Instruction: Search the records for lines that contain the word "zeigen". Copy them all.
-*-*-
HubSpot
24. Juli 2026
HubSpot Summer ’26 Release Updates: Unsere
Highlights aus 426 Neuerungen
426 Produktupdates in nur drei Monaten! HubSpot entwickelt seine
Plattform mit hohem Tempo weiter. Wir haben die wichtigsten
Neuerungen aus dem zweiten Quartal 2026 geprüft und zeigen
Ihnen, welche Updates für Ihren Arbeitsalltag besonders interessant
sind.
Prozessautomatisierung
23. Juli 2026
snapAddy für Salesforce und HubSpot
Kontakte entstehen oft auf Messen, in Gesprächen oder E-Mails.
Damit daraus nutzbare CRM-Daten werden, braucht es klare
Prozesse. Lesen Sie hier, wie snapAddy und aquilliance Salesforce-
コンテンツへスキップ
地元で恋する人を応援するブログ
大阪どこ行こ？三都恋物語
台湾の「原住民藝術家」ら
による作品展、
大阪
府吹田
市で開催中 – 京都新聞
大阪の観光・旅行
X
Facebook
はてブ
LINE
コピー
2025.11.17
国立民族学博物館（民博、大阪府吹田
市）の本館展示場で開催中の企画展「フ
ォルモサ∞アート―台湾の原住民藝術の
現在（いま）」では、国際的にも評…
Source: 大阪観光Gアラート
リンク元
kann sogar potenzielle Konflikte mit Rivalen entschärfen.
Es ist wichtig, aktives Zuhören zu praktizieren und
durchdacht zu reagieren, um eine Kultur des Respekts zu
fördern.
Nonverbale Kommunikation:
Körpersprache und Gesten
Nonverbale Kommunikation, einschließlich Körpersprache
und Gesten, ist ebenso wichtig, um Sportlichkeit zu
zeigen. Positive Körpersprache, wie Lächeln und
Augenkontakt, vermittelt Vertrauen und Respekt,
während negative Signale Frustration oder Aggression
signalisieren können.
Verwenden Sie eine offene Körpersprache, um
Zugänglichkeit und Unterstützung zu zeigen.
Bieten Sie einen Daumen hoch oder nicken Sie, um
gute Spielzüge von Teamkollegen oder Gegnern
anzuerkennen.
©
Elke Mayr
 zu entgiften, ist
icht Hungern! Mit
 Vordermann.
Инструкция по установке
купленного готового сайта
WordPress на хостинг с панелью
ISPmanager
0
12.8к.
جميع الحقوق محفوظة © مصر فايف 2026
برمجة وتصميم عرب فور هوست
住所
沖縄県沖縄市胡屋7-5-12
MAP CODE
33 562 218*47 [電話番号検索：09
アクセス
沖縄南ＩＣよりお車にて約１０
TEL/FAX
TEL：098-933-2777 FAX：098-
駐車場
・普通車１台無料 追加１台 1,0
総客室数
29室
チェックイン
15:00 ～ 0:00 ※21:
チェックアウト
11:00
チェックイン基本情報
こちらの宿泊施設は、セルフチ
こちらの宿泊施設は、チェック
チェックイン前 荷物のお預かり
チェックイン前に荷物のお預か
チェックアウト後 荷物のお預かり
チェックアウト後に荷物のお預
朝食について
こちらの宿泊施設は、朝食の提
-*-*-
Task answer:
Neuerungen aus dem zweiten Quartal 2026 geprüft und zeigen
zeigen. Positive Körpersprache, wie Lächeln und
Zugänglichkeit und Unterstützung zu zeigen.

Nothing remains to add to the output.